I thought of that, but immediately saw it would most likely be just as impractical with a 32ft van to position it for fill-up........



johng1974 said:


> one problem may be that to fill you would need to get the RV so far forward you will block a whole row of pumps? mind you with anything over 20foot I guess this may happen even with side fill?


.... and that's exactly the reason why. 

Dougie.


----------



## JockandRita (Jun 1, 2005)

asprn said:


> JockandRita said:
> 
> 
> > purged with nitrogen...
> ...


Hi Dougie,

I don't know about the the cost of a gallon of nitrogen, as I meant that the whole job might be cost prohibitive. :wink:

With nitrogen being an inert gas, it would allow welding work to be carried out, by removing the risk of explosion, due to the flammable atmosphere created by residue petrol fumes, even after flushing through. But it would definately be a specialist job, due to the hazards involved.
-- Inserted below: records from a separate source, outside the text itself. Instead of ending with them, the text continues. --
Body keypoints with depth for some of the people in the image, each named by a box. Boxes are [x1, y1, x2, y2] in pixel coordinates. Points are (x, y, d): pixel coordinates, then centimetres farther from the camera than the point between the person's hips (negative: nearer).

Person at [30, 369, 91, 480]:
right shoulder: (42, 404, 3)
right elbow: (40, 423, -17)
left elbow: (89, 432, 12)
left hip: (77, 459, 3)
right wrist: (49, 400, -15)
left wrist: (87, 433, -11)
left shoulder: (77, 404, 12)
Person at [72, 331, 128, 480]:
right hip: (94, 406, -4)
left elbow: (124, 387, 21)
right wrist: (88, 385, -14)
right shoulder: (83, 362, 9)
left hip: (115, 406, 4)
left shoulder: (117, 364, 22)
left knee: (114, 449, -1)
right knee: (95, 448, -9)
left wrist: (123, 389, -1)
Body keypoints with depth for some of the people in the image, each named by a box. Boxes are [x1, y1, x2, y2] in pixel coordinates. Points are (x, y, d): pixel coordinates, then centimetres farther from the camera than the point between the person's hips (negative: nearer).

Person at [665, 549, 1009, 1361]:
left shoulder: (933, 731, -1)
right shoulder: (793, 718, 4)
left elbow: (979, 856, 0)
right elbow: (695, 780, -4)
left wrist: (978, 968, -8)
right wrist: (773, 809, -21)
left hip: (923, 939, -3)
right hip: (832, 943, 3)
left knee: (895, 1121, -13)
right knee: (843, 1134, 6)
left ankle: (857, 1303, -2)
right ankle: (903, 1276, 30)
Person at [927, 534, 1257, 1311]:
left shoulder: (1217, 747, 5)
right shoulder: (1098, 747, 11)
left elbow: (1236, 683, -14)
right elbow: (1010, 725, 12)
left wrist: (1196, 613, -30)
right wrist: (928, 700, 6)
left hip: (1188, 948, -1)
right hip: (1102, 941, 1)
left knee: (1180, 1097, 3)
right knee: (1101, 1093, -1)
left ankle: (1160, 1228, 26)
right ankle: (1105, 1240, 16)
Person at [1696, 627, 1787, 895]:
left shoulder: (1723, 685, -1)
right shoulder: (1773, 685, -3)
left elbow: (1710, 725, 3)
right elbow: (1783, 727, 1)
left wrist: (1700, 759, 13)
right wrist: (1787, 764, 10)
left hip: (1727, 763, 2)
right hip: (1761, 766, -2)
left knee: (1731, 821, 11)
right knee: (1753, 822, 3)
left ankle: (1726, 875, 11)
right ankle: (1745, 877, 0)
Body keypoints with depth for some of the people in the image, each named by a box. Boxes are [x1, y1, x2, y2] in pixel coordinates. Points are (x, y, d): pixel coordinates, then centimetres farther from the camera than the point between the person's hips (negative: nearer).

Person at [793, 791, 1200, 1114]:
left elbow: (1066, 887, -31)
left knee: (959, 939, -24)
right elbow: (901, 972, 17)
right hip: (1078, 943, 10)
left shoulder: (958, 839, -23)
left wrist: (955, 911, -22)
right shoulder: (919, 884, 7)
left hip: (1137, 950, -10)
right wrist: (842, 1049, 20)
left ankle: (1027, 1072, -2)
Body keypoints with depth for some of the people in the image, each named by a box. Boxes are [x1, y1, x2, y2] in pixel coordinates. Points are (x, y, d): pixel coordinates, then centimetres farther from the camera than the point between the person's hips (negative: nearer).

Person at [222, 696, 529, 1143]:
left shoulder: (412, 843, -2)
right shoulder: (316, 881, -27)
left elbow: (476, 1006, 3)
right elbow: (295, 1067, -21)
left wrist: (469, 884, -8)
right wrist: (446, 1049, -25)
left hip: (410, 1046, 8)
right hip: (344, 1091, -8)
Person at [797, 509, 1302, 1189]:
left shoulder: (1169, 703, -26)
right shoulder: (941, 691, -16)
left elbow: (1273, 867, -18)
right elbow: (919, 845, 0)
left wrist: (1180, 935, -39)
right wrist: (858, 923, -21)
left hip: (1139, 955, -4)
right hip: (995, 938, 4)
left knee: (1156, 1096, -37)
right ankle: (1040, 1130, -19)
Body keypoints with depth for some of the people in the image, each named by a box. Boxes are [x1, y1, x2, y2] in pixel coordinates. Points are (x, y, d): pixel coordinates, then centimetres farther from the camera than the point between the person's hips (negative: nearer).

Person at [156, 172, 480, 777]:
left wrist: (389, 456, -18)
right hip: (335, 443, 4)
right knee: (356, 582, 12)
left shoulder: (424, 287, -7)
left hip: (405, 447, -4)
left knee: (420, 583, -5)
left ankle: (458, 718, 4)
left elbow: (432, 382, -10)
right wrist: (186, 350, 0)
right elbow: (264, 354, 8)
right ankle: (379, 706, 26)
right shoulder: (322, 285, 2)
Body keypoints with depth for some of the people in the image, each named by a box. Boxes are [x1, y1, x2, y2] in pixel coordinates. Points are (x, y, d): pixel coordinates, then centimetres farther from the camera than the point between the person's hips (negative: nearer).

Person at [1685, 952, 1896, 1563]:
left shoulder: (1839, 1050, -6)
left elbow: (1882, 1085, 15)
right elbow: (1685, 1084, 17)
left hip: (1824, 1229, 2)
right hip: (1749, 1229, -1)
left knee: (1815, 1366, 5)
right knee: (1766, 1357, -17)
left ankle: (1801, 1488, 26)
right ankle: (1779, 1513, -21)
Perhaps there is an easier or more modern method available today.

Jock.


----------



## olley (May 1, 2005)

Hi we only ever welded lorry diesel tanks, give a good flush out, then stick an airline in while you weld them up. That was before H&S :lol: 

Olley


----------



## sersol (Aug 1, 2005)

Hi for what its worth I fitted a filler tube to a boat I had.
Worked fine But the first attempt I did not get a large enough breather tube,it took ages to fill  .
Larger breather job done :wink: .
Gary


----------



## 88927 (May 10, 2005)

Hi
Our filler is about 9 inches from the end of the rear cap on the drivers side of the RV so we always need to pull forward a long way to fill up. Can't see that this would be an objection personally :lol: :lol: :lol: Even if your filler was 10 feet from the back of the RV you would still need 22 feet ahead of the pump, so again, what's the difference?
Anyway just an idea.....

Keith


----------



## asprn (Feb 10, 2006)

kands said:


> Even if your filler was 10 feet from the back of the RV you would still need 22 feet ahead of the pump, so again, what's the difference?


I've not had any problems with the linear positioning (front-to-rear, duh ) of the filler - if I can get in & get out, I'll happily block a row of pumps until I'm done (they're getting the benefit of large amounts of my hard-earned....). It's the "wrong side" issue I'd like resolving.

Dougie.


----------



## 88927 (May 10, 2005)

asprn said:


> It's the "wrong side" issue I'd like resolving.
> 
> Dougie.


Which is why I suggested the central option :lol: :lol: :lol:

Keith


----------